=== Exercise prompt ===
Select each line in the data below that contains the word "left", and copy those lines.

--- START Supplied information ---

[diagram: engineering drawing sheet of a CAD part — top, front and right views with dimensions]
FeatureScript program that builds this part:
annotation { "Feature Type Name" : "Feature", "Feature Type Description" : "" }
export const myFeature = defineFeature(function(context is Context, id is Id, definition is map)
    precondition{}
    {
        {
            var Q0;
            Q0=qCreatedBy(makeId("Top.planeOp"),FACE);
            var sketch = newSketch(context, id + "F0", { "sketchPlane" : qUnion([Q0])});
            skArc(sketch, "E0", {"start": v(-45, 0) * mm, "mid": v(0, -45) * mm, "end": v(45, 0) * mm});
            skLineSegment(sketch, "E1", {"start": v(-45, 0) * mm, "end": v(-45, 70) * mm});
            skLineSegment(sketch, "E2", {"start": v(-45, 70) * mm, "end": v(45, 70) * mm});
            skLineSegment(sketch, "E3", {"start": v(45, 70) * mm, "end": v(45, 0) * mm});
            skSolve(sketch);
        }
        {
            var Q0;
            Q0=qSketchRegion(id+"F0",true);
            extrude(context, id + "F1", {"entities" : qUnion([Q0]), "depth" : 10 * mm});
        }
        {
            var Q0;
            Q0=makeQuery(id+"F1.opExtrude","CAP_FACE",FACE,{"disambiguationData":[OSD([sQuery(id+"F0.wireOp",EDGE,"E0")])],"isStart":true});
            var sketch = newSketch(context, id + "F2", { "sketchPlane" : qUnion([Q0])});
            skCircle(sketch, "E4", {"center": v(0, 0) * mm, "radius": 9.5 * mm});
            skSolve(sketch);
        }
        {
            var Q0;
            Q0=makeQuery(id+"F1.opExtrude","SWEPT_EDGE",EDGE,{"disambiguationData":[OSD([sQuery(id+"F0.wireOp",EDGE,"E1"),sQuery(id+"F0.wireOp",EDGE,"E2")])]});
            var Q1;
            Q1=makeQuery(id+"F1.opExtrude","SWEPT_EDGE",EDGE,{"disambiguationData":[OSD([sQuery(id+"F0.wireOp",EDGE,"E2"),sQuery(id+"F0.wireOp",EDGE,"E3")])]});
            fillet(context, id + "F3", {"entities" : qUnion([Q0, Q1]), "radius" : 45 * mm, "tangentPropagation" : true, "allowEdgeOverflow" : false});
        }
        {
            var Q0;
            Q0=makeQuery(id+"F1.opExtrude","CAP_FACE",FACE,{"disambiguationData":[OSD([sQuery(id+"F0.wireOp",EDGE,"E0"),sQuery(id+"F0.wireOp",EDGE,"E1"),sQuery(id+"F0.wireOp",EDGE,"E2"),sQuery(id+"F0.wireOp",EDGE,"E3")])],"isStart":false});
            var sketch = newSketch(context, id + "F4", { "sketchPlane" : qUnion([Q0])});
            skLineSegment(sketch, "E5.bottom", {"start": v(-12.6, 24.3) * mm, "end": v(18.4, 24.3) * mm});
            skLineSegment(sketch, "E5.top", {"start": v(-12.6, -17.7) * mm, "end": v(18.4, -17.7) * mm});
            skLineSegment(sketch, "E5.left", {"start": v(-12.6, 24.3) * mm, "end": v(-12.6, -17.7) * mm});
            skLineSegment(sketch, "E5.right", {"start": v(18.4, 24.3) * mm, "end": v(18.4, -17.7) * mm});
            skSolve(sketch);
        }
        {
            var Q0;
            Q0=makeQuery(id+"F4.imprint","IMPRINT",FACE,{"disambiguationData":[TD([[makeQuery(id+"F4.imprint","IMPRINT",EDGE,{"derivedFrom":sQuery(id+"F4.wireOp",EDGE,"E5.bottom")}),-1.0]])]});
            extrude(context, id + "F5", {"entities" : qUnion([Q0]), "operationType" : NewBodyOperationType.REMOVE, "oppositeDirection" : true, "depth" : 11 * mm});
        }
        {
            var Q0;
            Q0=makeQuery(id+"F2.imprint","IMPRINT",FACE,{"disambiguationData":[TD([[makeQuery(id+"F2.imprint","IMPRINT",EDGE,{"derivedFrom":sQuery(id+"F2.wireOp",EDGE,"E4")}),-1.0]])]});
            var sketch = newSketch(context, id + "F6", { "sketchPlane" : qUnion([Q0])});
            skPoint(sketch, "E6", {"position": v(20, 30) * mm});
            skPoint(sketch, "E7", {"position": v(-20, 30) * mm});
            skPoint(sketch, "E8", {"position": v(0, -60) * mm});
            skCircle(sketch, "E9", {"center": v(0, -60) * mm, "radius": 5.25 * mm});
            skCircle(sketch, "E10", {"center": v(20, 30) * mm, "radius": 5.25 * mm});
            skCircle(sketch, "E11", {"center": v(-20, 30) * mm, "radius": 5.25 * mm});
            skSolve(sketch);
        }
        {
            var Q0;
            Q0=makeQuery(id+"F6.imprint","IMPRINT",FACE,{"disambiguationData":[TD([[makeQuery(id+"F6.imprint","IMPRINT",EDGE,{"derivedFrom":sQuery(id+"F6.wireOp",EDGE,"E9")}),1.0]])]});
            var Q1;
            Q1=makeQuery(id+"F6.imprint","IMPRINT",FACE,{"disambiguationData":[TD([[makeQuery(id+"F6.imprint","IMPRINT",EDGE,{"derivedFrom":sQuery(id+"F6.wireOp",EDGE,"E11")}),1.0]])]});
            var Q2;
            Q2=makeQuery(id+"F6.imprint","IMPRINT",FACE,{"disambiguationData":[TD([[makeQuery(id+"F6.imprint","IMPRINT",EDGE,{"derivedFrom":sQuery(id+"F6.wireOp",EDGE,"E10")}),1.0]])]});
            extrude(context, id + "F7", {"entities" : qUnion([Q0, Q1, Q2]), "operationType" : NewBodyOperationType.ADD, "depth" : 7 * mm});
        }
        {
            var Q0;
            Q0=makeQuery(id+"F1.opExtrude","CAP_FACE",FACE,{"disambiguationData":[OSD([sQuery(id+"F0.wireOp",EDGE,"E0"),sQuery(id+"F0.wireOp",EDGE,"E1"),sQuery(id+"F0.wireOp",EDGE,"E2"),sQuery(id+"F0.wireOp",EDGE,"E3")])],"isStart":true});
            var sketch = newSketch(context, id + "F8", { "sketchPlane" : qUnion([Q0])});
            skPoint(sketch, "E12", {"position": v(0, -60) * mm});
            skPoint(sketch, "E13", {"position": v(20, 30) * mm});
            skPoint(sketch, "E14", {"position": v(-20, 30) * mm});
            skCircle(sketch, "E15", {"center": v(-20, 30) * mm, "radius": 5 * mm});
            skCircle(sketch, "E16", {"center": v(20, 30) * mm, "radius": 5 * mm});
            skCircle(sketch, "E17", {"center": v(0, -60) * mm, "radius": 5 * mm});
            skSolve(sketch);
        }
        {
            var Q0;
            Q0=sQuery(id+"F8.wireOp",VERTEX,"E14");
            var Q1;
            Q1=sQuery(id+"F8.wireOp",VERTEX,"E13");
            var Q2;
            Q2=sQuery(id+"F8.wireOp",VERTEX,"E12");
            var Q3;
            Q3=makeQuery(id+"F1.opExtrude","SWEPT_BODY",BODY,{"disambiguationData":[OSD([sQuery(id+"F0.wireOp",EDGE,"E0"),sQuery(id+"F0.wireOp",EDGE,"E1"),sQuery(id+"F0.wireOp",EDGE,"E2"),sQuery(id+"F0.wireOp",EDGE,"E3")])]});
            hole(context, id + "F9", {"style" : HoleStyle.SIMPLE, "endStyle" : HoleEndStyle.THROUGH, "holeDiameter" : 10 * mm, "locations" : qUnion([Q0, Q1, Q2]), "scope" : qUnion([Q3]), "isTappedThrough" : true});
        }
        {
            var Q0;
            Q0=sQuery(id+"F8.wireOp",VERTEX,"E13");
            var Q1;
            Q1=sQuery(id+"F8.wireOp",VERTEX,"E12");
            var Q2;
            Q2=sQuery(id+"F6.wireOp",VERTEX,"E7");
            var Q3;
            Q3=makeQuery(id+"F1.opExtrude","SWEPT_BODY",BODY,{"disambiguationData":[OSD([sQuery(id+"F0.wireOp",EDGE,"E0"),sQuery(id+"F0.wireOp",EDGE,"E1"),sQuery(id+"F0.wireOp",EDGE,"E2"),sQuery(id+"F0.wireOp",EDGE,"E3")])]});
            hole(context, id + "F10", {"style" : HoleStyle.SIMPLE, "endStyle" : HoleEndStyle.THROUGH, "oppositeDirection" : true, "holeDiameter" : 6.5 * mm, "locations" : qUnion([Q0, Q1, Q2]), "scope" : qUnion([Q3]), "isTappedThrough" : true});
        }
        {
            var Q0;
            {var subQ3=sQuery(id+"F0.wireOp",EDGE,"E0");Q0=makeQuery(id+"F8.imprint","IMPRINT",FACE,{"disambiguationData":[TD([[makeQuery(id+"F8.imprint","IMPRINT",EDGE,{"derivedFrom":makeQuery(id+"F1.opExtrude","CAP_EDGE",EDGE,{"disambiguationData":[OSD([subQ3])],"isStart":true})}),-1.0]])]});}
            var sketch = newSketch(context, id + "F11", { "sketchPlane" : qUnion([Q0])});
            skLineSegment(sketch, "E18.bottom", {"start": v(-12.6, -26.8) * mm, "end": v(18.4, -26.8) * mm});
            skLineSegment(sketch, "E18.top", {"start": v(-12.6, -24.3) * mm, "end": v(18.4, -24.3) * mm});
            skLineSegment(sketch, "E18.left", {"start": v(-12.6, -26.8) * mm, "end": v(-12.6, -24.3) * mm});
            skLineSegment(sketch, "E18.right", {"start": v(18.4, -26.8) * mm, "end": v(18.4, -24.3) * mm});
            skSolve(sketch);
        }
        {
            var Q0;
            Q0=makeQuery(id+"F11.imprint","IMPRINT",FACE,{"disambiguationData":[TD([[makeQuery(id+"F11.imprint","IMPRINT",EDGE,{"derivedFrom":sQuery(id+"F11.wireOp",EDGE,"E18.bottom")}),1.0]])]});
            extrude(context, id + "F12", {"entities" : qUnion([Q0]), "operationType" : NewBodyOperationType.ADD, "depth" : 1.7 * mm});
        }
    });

--- END Supplied information ---

=== Answer in full ===
            skLineSegment(sketch, "E5.left", {"start": v(-12.6, 24.3) * mm, "end": v(-12.6, -17.7) * mm});
            skLineSegment(sketch, "E18.left", {"start": v(-12.6, -26.8) * mm, "end": v(-12.6, -24.3) * mm});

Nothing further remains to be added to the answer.